Nature shows us the world is what we perceive it to be

It is possible to be upside down and downside up at the same time

'Plants have their own way of engaging with the world, growing and spreading and flowering at a pace and speed beyond our comprehension'
'Plants have their own way of engaging with the world, growing and spreading and flowering at a pace and speed beyond our comprehension'

I was in my pool changing room, a good while ago now, when a woman began to bemoan the state of the world. “Don’t you think it’s all gone wrong?”, she inquired and went on to decry one thing after another.

I challenged as best I could but it was clear from the outset that her opinions would hold firm. There were three of us involved in the conversation, all in various stages of undress, which brought an oddly raw dimension to the encounter.

“The world is upside down,” the woman ultimately declared, shaking her head. “Upside down.”

The phrase stayed with me for the rest of the day.

Because there is, as any child in my school would tell you, no upside down when it comes to the world. Or indeed, downside up. The world, as in the planet, is just there, suspended in space. A tiny speck in an infinite universe.

My mother was from Dundalk and would talk of going “down the North” without a hint of irony. And, of course, accurately so, come to think of it. As accurate as “up”, at any rate. And I’m a big fan of those maps that have inverted the hemispheres. They’re the ones that place Australia, New Zealand, South America and the like firmly on top, with Europe, North America and most of Asia tucked away underneath. Representations such as this can shift the very earth beneath your feet, making you reassess reality and your place in it.

Plants can do that too. They can help you chill out, for a start, enhancing wellbeing and diluting stress. They have a wonderful ability to calm a room or stairway or any kind of indoor location, somehow making it more welcoming and less clinical. They do the job of reminding us that the natural world exists, tapping into some deep primeval memory that we used to be part of that very world before we discovered concrete, cars and the joys of indoor living.

And plants have their own way of engaging with the world, growing and spreading and flowering at a pace and speed beyond our comprehension. We notice the changes. We perceive that they have become taller, developed blooms, extended this way or that but without in any way grasping how this was achieved. Certainly not witnessing these adjustments in real time. Without those slow-motion cameras we wouldn’t really get it at all. It’s clear that the plants exist in a parallel universe with its own rules when it comes to speed and pace. And, who knows, maybe they look at us as some kind of crazed, blurry beings with a lamentable understanding of the need for regular watering.

Irish couple to stage six-hour-long Beckett play with no punctuation at Venice BiennaleOpens in new window ]

And what is speed anyway?

Not so long ago I watched as a snail set out on a journey to the top of the sliding door out to the garden. At least, that seemed to be its destination. And I was all set to grab a piece of card or paper and flick it back to terra firma so that I wouldn’t have to deal with the slimy residue it would leave on the glass but instead I became entirely enraptured by the slow, steady progress it made as it squelched its way up this 90-degree edifice.

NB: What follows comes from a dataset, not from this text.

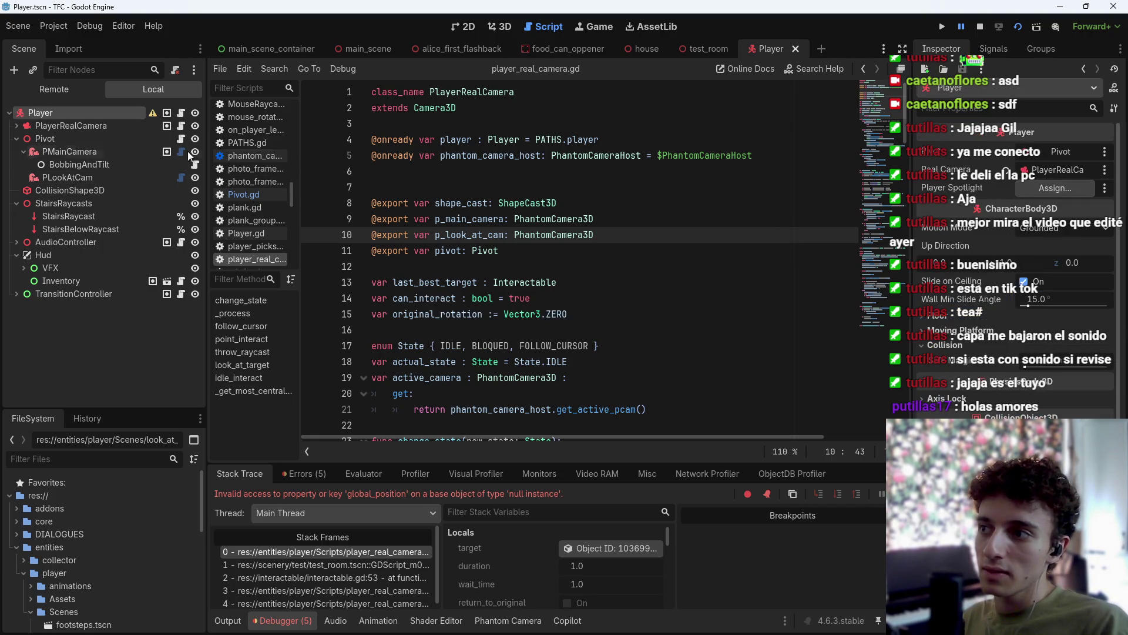
{"action": "left_click", "coordinate": [88, 125]}
{"action": "key", "text": "ctrl+s"}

It got to the top in no time at all and then, realising it could go no further, turned and began its vertical descent, once again without twisting and tumbling to its death. A snail and its means of negotiating the world is our go-to for all things sluggish, ethargic, undirected and insignificant. But I’m here to tell you that that snail had a plan and made it happen and pretty promptly at that. It took on a Himalayan challenge that would have left us homo sapiens quaking in our boots or, at the very least, making a similar ascent in hours if not days.

So maybe we should be just a tad less snail-ist when it comes to assessing achievement.

That woman in the changing room was speaking metaphorically. I get that. But she did have a point. After all, it is possible to be upside down and downside up at the same time and our sense of reality is just an agreed arrangement we came to millennia ago to make life that little bit less complicated.

And as for the plants and the snails? Who knows? They probably just get on with it. Then again, maybe they figured out the lawlessness of the world a long time ago and are waiting for us to catch up.